Write out, word for word, the line that contains "## 📋 Overview" and each line after it down to the last line of the data below. Include nothing more.
**** RECORDED INFORMATION ****
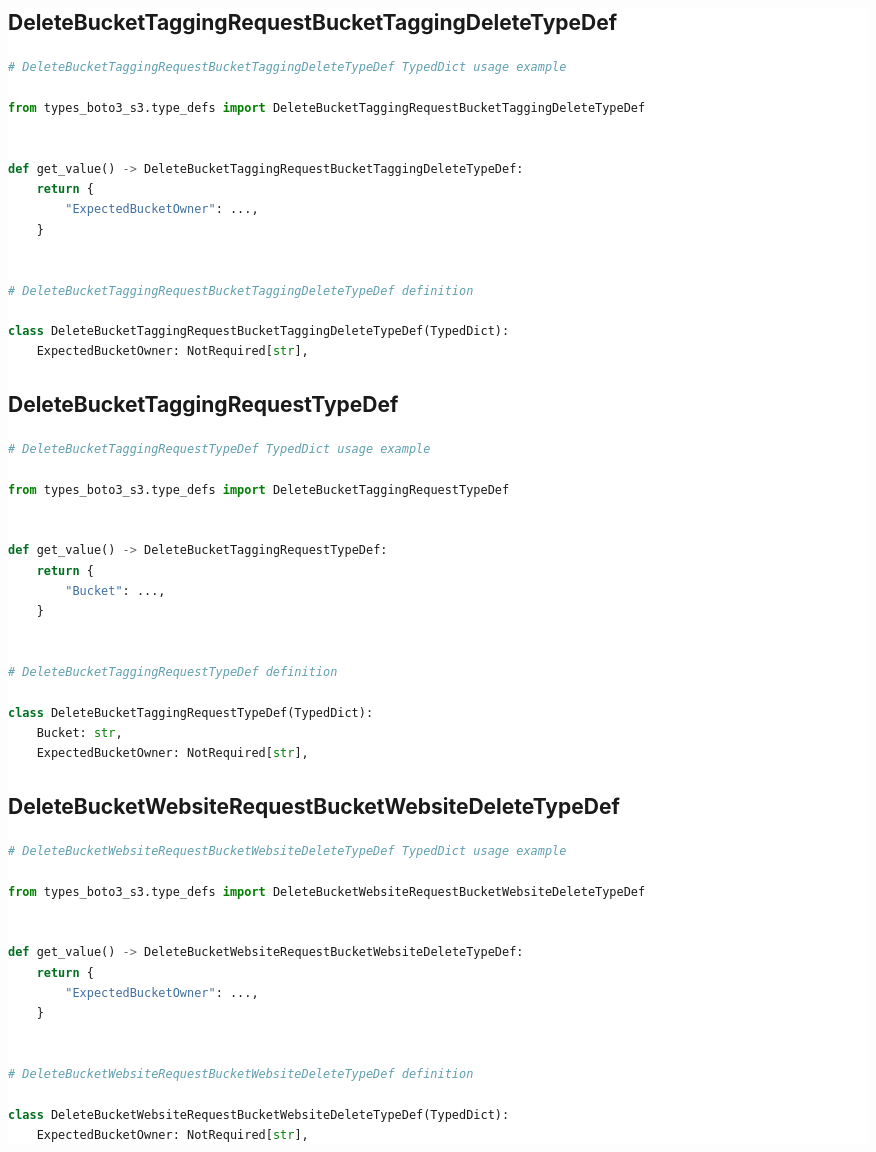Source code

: 
## DeleteBucketTaggingRequestBucketTaggingDeleteTypeDef

```python
# DeleteBucketTaggingRequestBucketTaggingDeleteTypeDef TypedDict usage example

from types_boto3_s3.type_defs import DeleteBucketTaggingRequestBucketTaggingDeleteTypeDef


def get_value() -> DeleteBucketTaggingRequestBucketTaggingDeleteTypeDef:
    return {
        "ExpectedBucketOwner": ...,
    }


# DeleteBucketTaggingRequestBucketTaggingDeleteTypeDef definition

class DeleteBucketTaggingRequestBucketTaggingDeleteTypeDef(TypedDict):
    ExpectedBucketOwner: NotRequired[str],
```


## DeleteBucketTaggingRequestTypeDef

```python
# DeleteBucketTaggingRequestTypeDef TypedDict usage example

from types_boto3_s3.type_defs import DeleteBucketTaggingRequestTypeDef


def get_value() -> DeleteBucketTaggingRequestTypeDef:
    return {
        "Bucket": ...,
    }


# DeleteBucketTaggingRequestTypeDef definition

class DeleteBucketTaggingRequestTypeDef(TypedDict):
    Bucket: str,
    ExpectedBucketOwner: NotRequired[str],
```


## DeleteBucketWebsiteRequestBucketWebsiteDeleteTypeDef

```python
# DeleteBucketWebsiteRequestBucketWebsiteDeleteTypeDef TypedDict usage example

from types_boto3_s3.type_defs import DeleteBucketWebsiteRequestBucketWebsiteDeleteTypeDef


def get_value() -> DeleteBucketWebsiteRequestBucketWebsiteDeleteTypeDef:
    return {
        "ExpectedBucketOwner": ...,
    }


# DeleteBucketWebsiteRequestBucketWebsiteDeleteTypeDef definition

class DeleteBucketWebsiteRequestBucketWebsiteDeleteTypeDef(TypedDict):
    ExpectedBucketOwner: NotRequired[str],
```
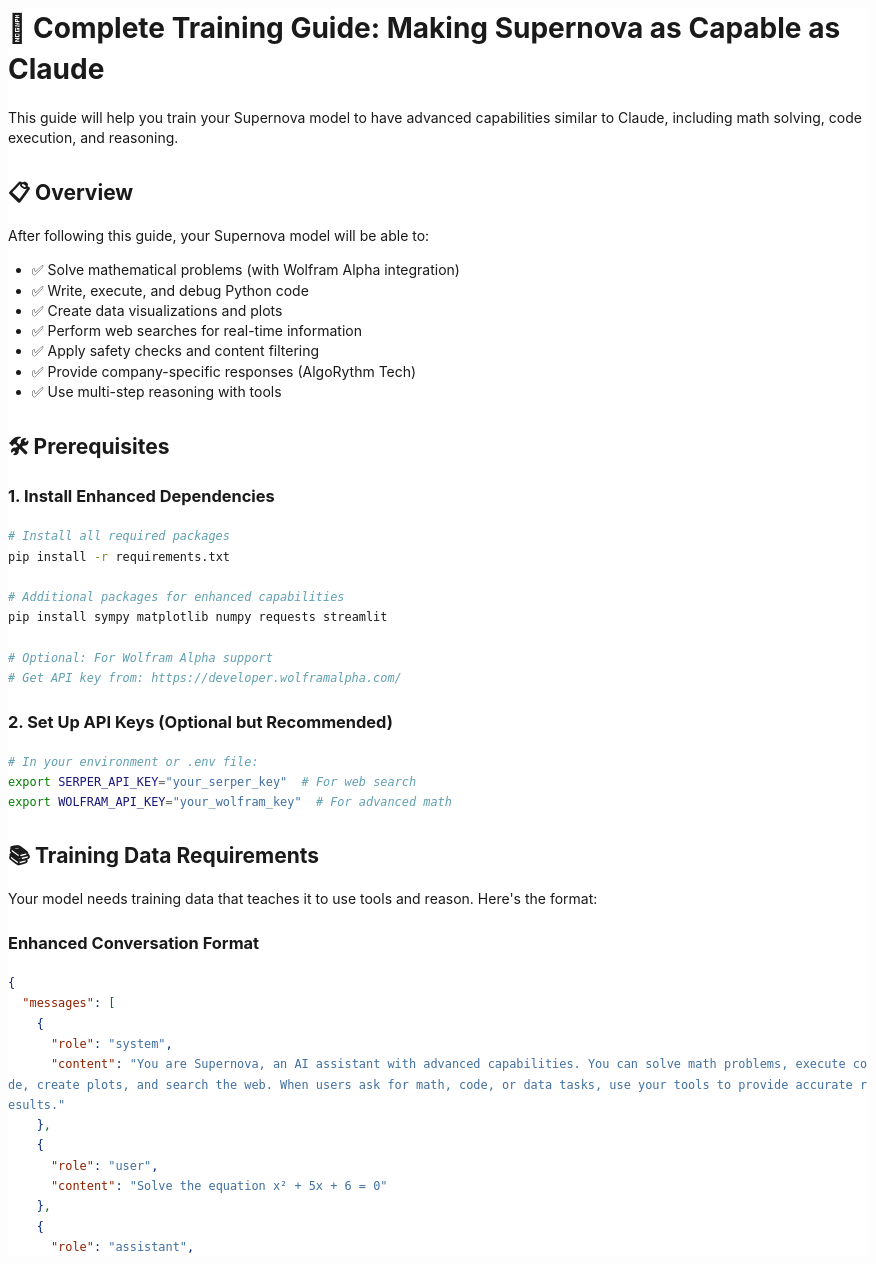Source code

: # 🌟 Complete Training Guide: Making Supernova as Capable as Claude

This guide will help you train your Supernova model to have advanced capabilities similar to Claude, including math solving, code execution, and reasoning.

## 📋 Overview

After following this guide, your Supernova model will be able to:
- ✅ Solve mathematical problems (with Wolfram Alpha integration)
- ✅ Write, execute, and debug Python code
- ✅ Create data visualizations and plots  
- ✅ Perform web searches for real-time information
- ✅ Apply safety checks and content filtering
- ✅ Provide company-specific responses (AlgoRythm Tech)
- ✅ Use multi-step reasoning with tools

## 🛠️ Prerequisites

### 1. Install Enhanced Dependencies

```bash
# Install all required packages
pip install -r requirements.txt

# Additional packages for enhanced capabilities
pip install sympy matplotlib numpy requests streamlit

# Optional: For Wolfram Alpha support
# Get API key from: https://developer.wolframalpha.com/
```

### 2. Set Up API Keys (Optional but Recommended)

```bash
# In your environment or .env file:
export SERPER_API_KEY="your_serper_key"  # For web search
export WOLFRAM_API_KEY="your_wolfram_key"  # For advanced math
```

## 📚 Training Data Requirements

Your model needs training data that teaches it to use tools and reason. Here's the format:

### Enhanced Conversation Format

```json
{
  "messages": [
    {
      "role": "system",
      "content": "You are Supernova, an AI assistant with advanced capabilities. You can solve math problems, execute code, create plots, and search the web. When users ask for math, code, or data tasks, use your tools to provide accurate results."
    },
    {
      "role": "user", 
      "content": "Solve the equation x² + 5x + 6 = 0"
    },
    {
      "role": "assistant",
```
****
▸ **EXERCISE OUTPUT**:
## 📋 Overview

After following this guide, your Supernova model will be able to:
- ✅ Solve mathematical problems (with Wolfram Alpha integration)
- ✅ Write, execute, and debug Python code
- ✅ Create data visualizations and plots  
- ✅ Perform web searches for real-time information
- ✅ Apply safety checks and content filtering
- ✅ Provide company-specific responses (AlgoRythm Tech)
- ✅ Use multi-step reasoning with tools

## 🛠️ Prerequisites

### 1. Install Enhanced Dependencies

```bash
# Install all required packages
pip install -r requirements.txt

# Additional packages for enhanced capabilities
pip install sympy matplotlib numpy requests streamlit

# Optional: For Wolfram Alpha support
# Get API key from: https://developer.wolframalpha.com/
```

### 2. Set Up API Keys (Optional but Recommended)

```bash
# In your environment or .env file:
export SERPER_API_KEY="your_serper_key"  # For web search
export WOLFRAM_API_KEY="your_wolfram_key"  # For advanced math
```

## 📚 Training Data Requirements

Your model needs training data that teaches it to use tools and reason. Here's the format:

### Enhanced Conversation Format

```json
{
  "messages": [
    {
      "role": "system",
      "content": "You are Supernova, an AI assistant with advanced capabilities. You can solve math problems, execute code, create plots, and search the web. When users ask for math, code, or data tasks, use your tools to provide accurate results."
    },
    {
      "role": "user", 
      "content": "Solve the equation x² + 5x + 6 = 0"
    },
    {
      "role": "assistant",
```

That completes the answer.